Exercise prompt -
Without copying any pictures, restate exactly the lines from the start of the records through the line containing "компоненты в составе средств могут вызвать".

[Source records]
>>>

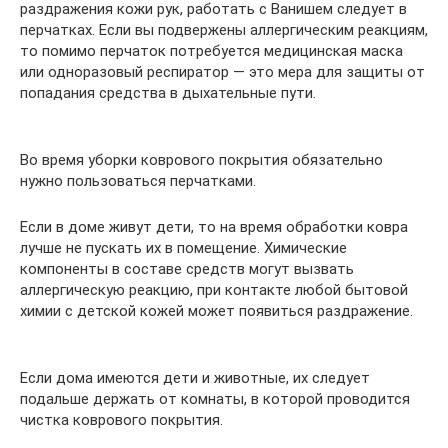
раздражения кожи рук, работать с Ванишем следует в
перчатках. Если вы подвержены аллергическим реакциям,
то помимо перчаток потребуется медицинская маска
или одноразовый респиратор — это мера для защиты от
попадания средства в дыхательные пути.
Во время уборки коврового покрытия обязательно
нужно пользоваться перчатками.
Если в доме живут дети, то на время обработки ковра
лучше не пускать их в помещение. Химические
компоненты в составе средств могут вызвать
аллергическую реакцию, при контакте любой бытовой
химии с детской кожей может появиться раздражение.
Если дома имеются дети и животные, их следует
подальше держать от комнаты, в которой проводится
чистка коврового покрытия.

<<<

Your solution -
раздражения кожи рук, работать с Ванишем следует в
перчатках. Если вы подвержены аллергическим реакциям,
то помимо перчаток потребуется медицинская маска
или одноразовый респиратор — это мера для защиты от
попадания средства в дыхательные пути.
Во время уборки коврового покрытия обязательно
нужно пользоваться перчатками.
Если в доме живут дети, то на время обработки ковра
лучше не пускать их в помещение. Химические
компоненты в составе средств могут вызвать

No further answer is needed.